By 115 or so, the human body, any human body, has reached its ultimate limit. Humans, even Godless ones, have a form of immortality; the life of our genes, which live on down the generations. In geneticists' terms our bodies are merely disposable vehicles, carrying our genes from one generation to the next. The surprising thing about human beings is not that their life has a restricted term but that they live so long. Few animals outlive humans, many simply reproduce and die. Slow ageing and gradual decline does not occur in the animal world, only in ourselves.

The 'disposable soma' theory, developed over the past decade by Tom Kirkwood, a theoretical biologist at the National Institute of Medical Research, near London, is now accepted as the most promising solution to a problem that has dogged biology for ages: why do we die when we do? The theory is complex, but it states that our genes will not build a body which will live for centuries because this strategy will not work in evolutionary terms. The human organism has adopted a strategy that makes a major investment in repairing the damage the body takes as the decades go by. But this investment will not go to the extremes of repairing a body for centuries. Mr Kirkwood's theory postulates that there comes a point at which repairing damage simply becomes too costly and could only be done at the expense of risking what is ultimately the raison d'etre of life: passing on genes.

This theory sets a limit to what has been an extraordinary trend. A hundred years ago, a typical newborn baby in Britian could expect to live about 42 years. Now average life expectancy is 76.5 years for females and 71.5 years for males. The improvement is entirely due to environmental factors: better diet, better housing, better medicine. But there is a point at which these environmental factors come up against the genetic barrier - the ultimate facts of life.

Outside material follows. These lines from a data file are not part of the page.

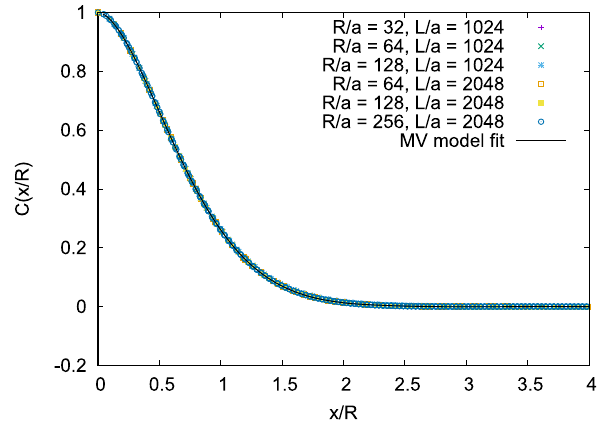
Fig. 7 VolumeandlatticespacingdependenceoftheMVdipoleampli- tude. Results from different volumes and lattice spacings fall on top of each other providing evidence of negligible finite volume and finite lattice spacing effects. κ was set to 1.0 in this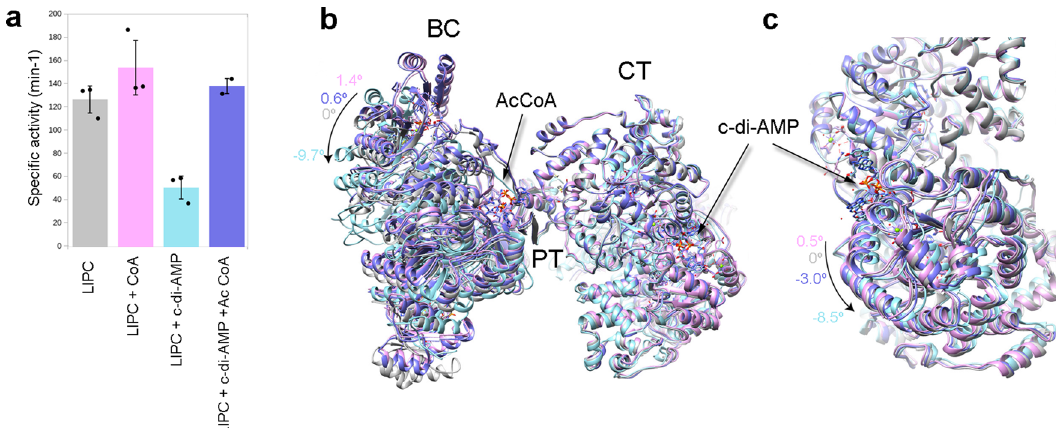
Fig. 10 | Allosteric regulation and structural changes in LlPC. a Speci fi c activity of LlPC in the absence and presence of allosteric regulators acetyl-CoA and c-di- AMP. Data are presented as mean values (bars) and SD (error bars), and dots representeachindependentassaywith n =3forallthesamplesbutLlPCwithacetyl- CoA and c-di-AMP with n =2. Source data are provided as a Source Data fi le. b Structural comparison of LlPC apo (pdb code 5VYW), with acetyl-CoA (current work), with c-di-AMP (pdb code 5VYZ) and with acetyl-CoA and c-di-AMP (current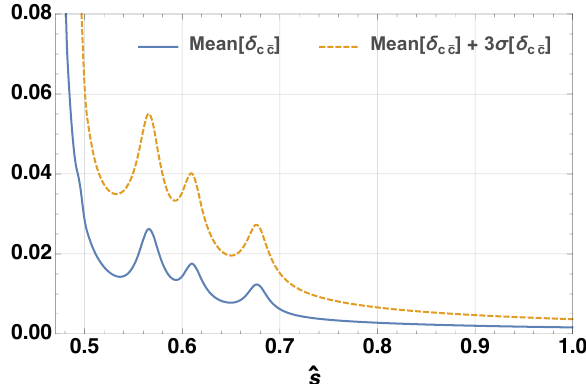
Figure 8 . Blue solid line: mean of | δ c ¯ c | /C 9 , SD as a function of ˆ s , obtained from a uniform scan to | η V | ∈ [1 , 3] and δ V ∈ [0 , 2 π ) . Dashed orange line: mean plus 3 times the standard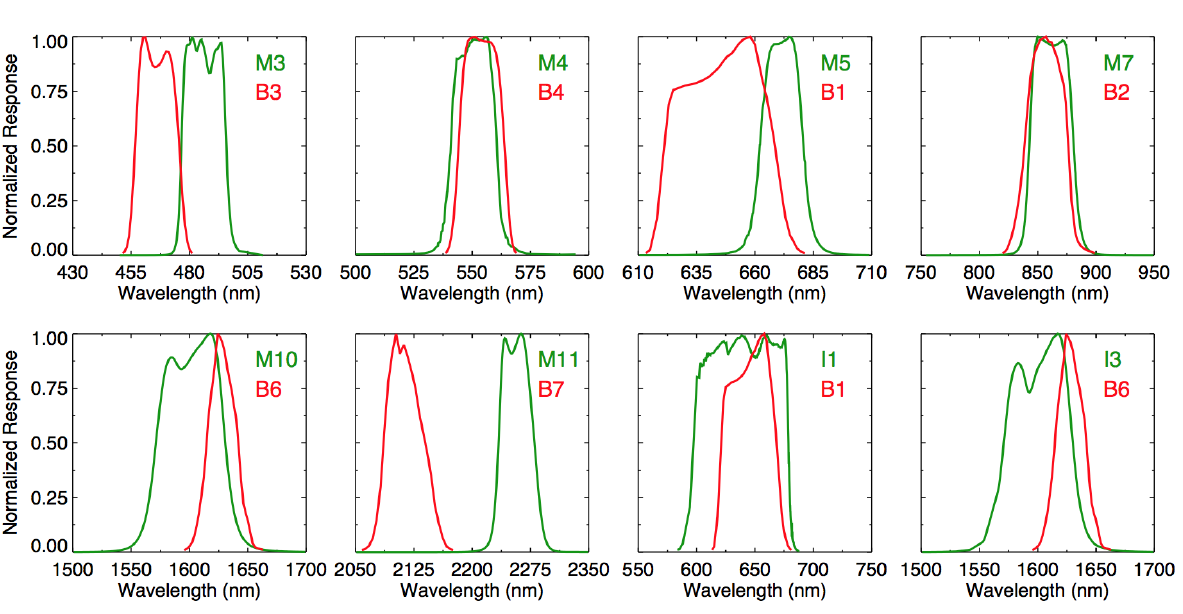
Figure 1. Comparison of the spectral response functions (SRFs) of the matching spectral bands of the MODIS (in red) and VIIRS (in green) instruments. Band numbers are posted in the upper left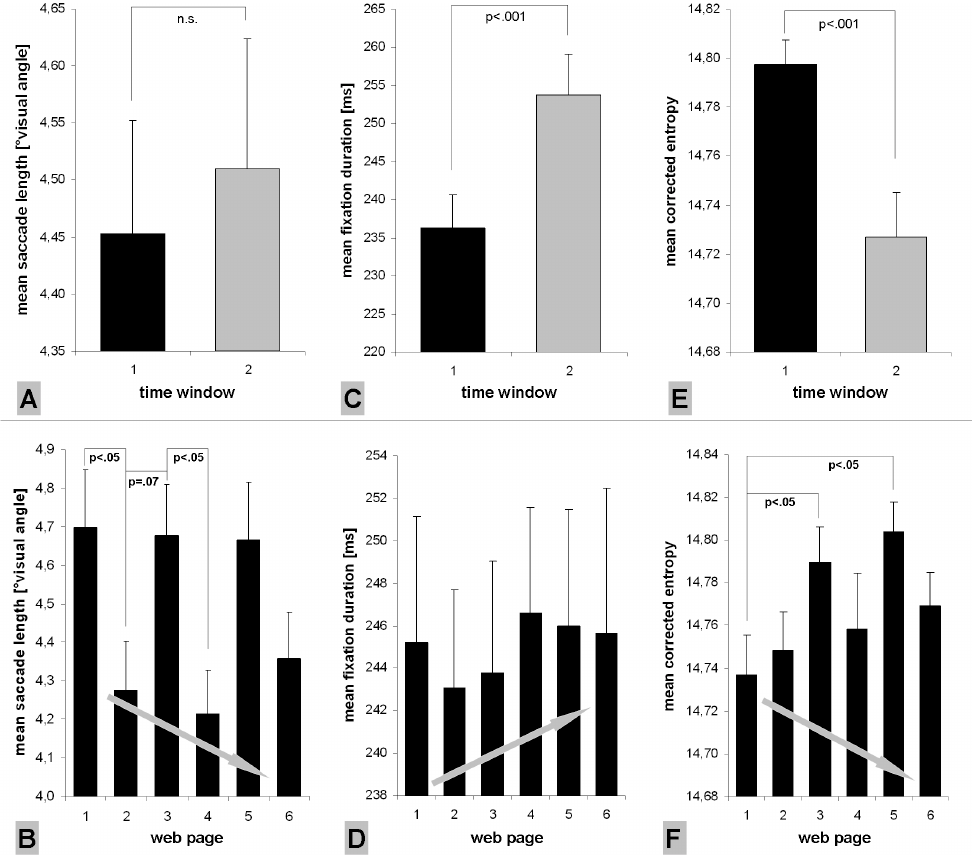
Figure 3. Main effects of factors “time-window” (upper row) and “web page” (lower row) on eye movement parameters (from left to right: saccade length, fixation duration and entropy). Time window 1 comprises the first six seconds of presentation duration, time window two the following six seconds. For results of the factor “web page,” grey arrows within the diagrams depict the predicted direction of change in eye movement parameters across web pages. All significant effects are denoted. Vertical lines on top of bars indicate standard error of the mean. Significant differences between factor levels (post-hoc Bonferroni adjusted t-tests) are marked.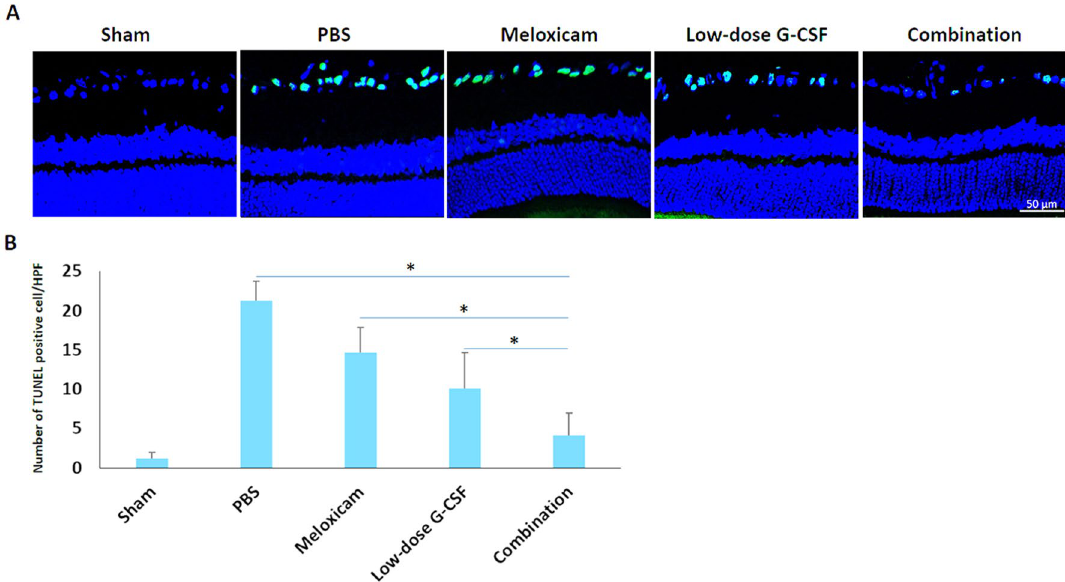
Figure 4. Analysis of RGC apoptosis in the RGC layer through TUNEL assay at four weeks after rAION induction. ( A ) Representative images of double-stained apoptotic cells in the RGC layers in each group. The apoptotic cells (TUNEL-positive cells) in green were stained with TUNEL staining, and the nuclei of the RGCs in blue were labeled with DAPI staining. ( B ) Quantification of TUNEL-positive cells per high-power field. Data are expressed as mean ± SD for each group (n = 6). Treatment with low-dose G-CSF plus meloxicam significantly reduced the number of apoptotic RGC by 3.6- and 2.5-fold compared with the meloxicam-treated and low-dose G-CSF-treated groups, respectively. *p <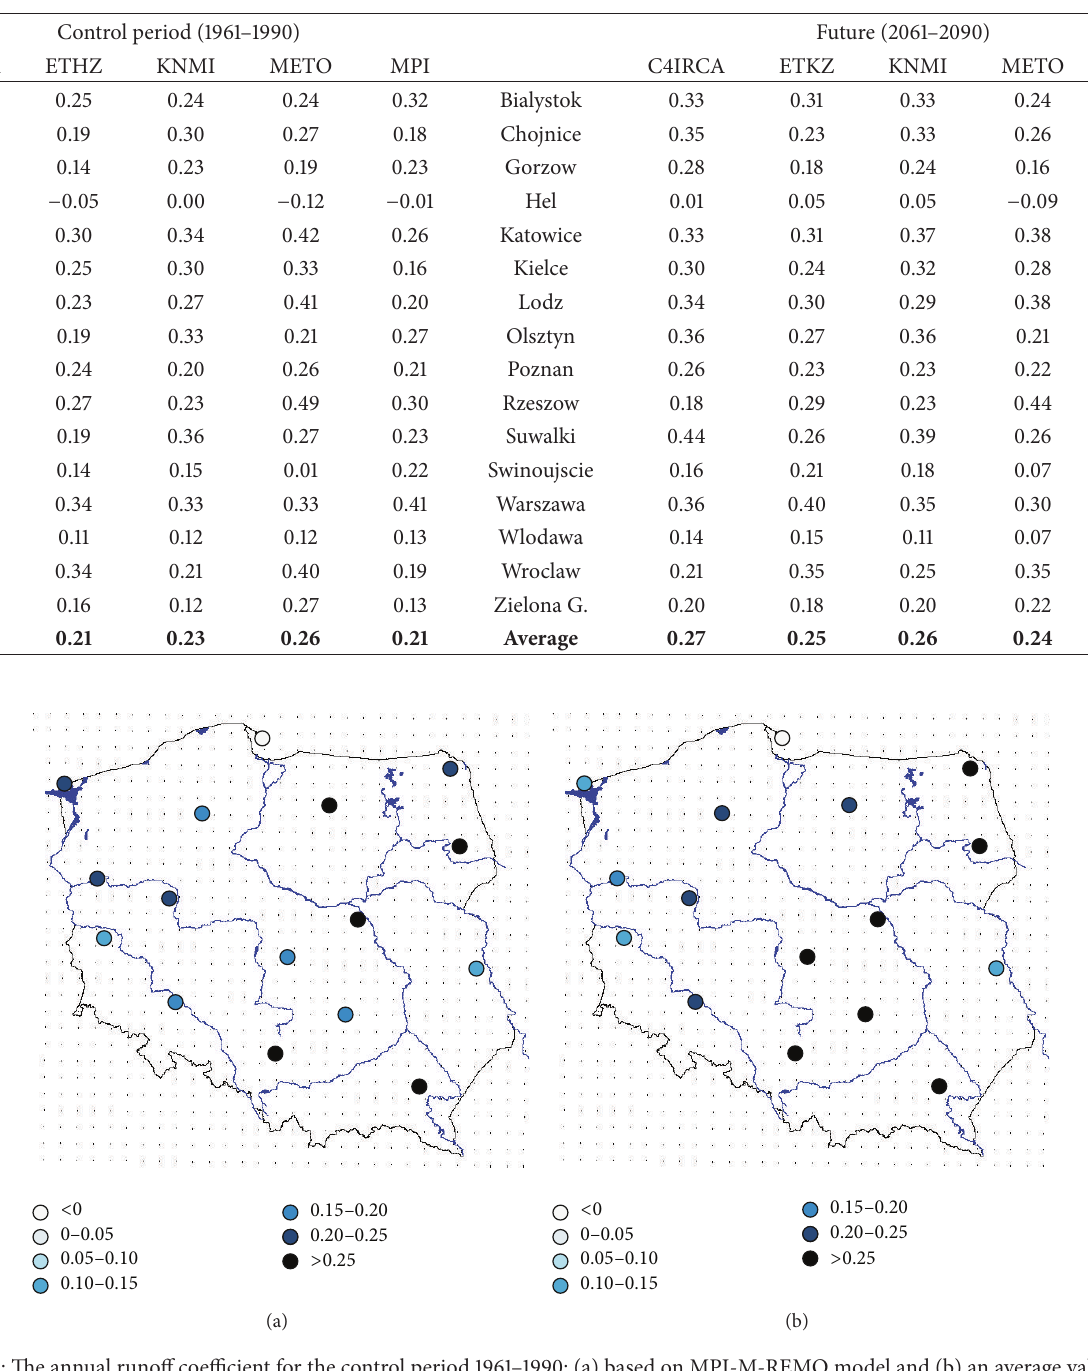
Table 11: The annual runoff coefficient for the control period 1961–1990 and for the future 2061–2090 based on five models.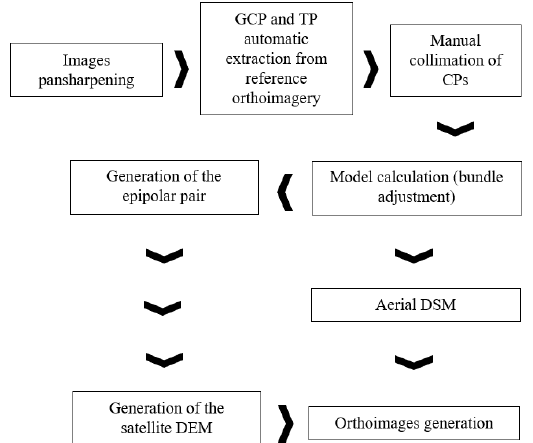
Figure 2. Adopted photogrammetric workflow for satellite stereo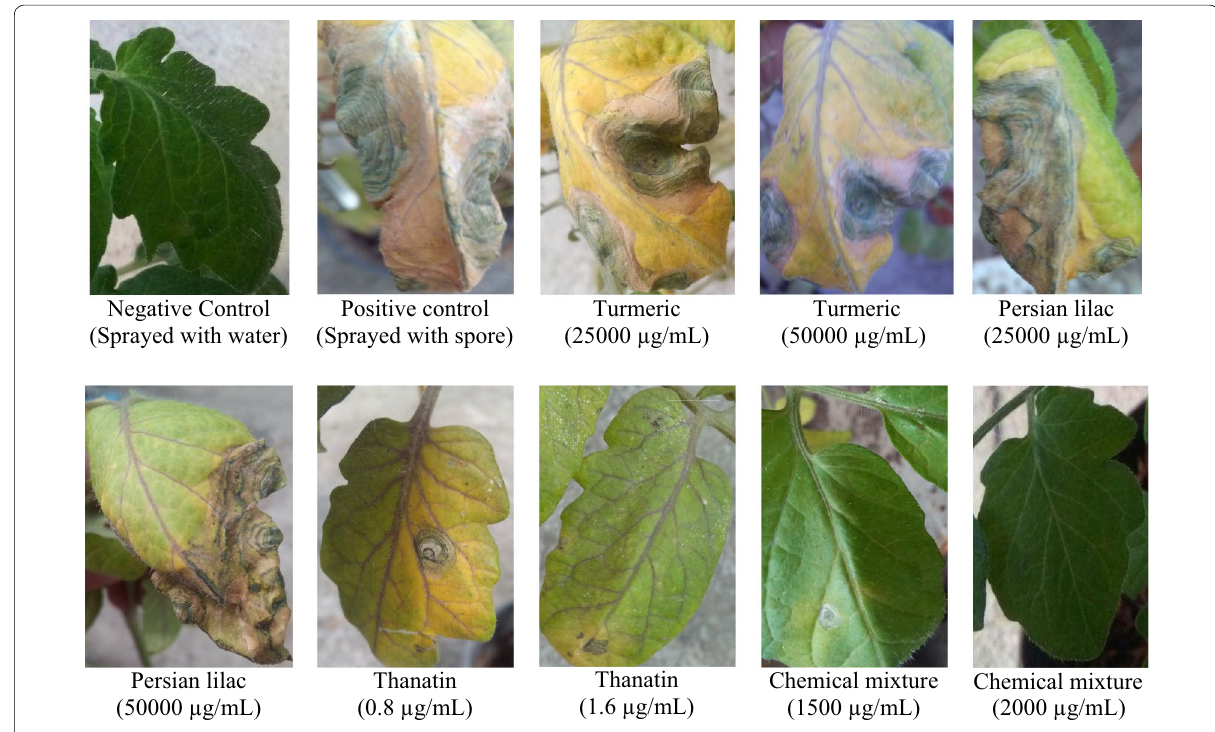
Fig. 7 The response of different pretreated tomato plants 15 days after leaf inoculation by A. tenuissima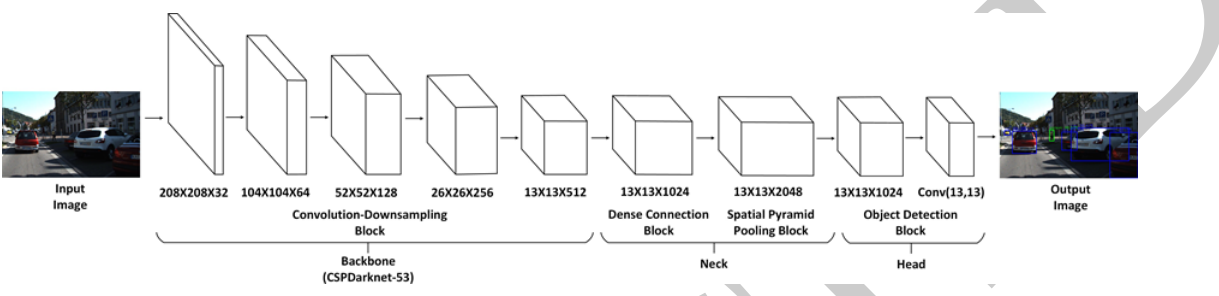
Figure 6. The architecture of the You Only Looks Once v4 (YOLOv4) [30].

Physically and mentally we peak early, at about the time we are sexually most active, and from then on it's a downhill journey. We begin to feel the effects of our age: tiredness, lack of agility and so on. Our hearts, lungs, muscles and kidneys all gradually lose their function. This occurs because of what happens at the molecular level. The molecules of our cells are constantly being damaged. Repairing this wear and tear is costly. Our bodies spend a lot of energy doing it and this means there is less energy for that other vital ingredient of life: sex. Humans as a species have followed the strategy of repair at the expense of quick reproduction, which is why we live much longer than other comparable animals.

Two hundred years ago men lived longer than women because life was much harder for them than for men. The difference we see today, putting women ahead in the life expectancy stakes, is not because one is exposed to more wear and tear than the other. One of the geneticists' theories suggests that Homo sapiens lived in polygamous societies many hundreds of thousands of years ago; males mated with several females and therefore were following a mini-strategy of reproduction at the expense of repairing the wear and tear of the passing years. The fact that they passed their genes on so easily and fecundly left them with little reason for investing in the repair of their own bodies, unlike females. And so when the genes of males and females get transferred to a modern setting - where there are roughly equal environmental influences on both men and women - the result is a difference in life expectancy of roughly five years.

Recent research on fruit flies has lent experimental weight to the disposable soma theory. In fact, scientists who have painstakingly monitored the lives of a million flies living in a laboratory believe that if humans can survive the first 70 or so years of life, with all the dangers it contains, they are well on the way to living a good deal longer because they have proved they are blessed with the genes that could take them past the century.

But this does not mean that we can cheat on death itself. Mrs Hughes was luckier than most of us will be. The rest of us will have to be content with three score years and ten, plus a little more if we are lucky, depending on which sex we are.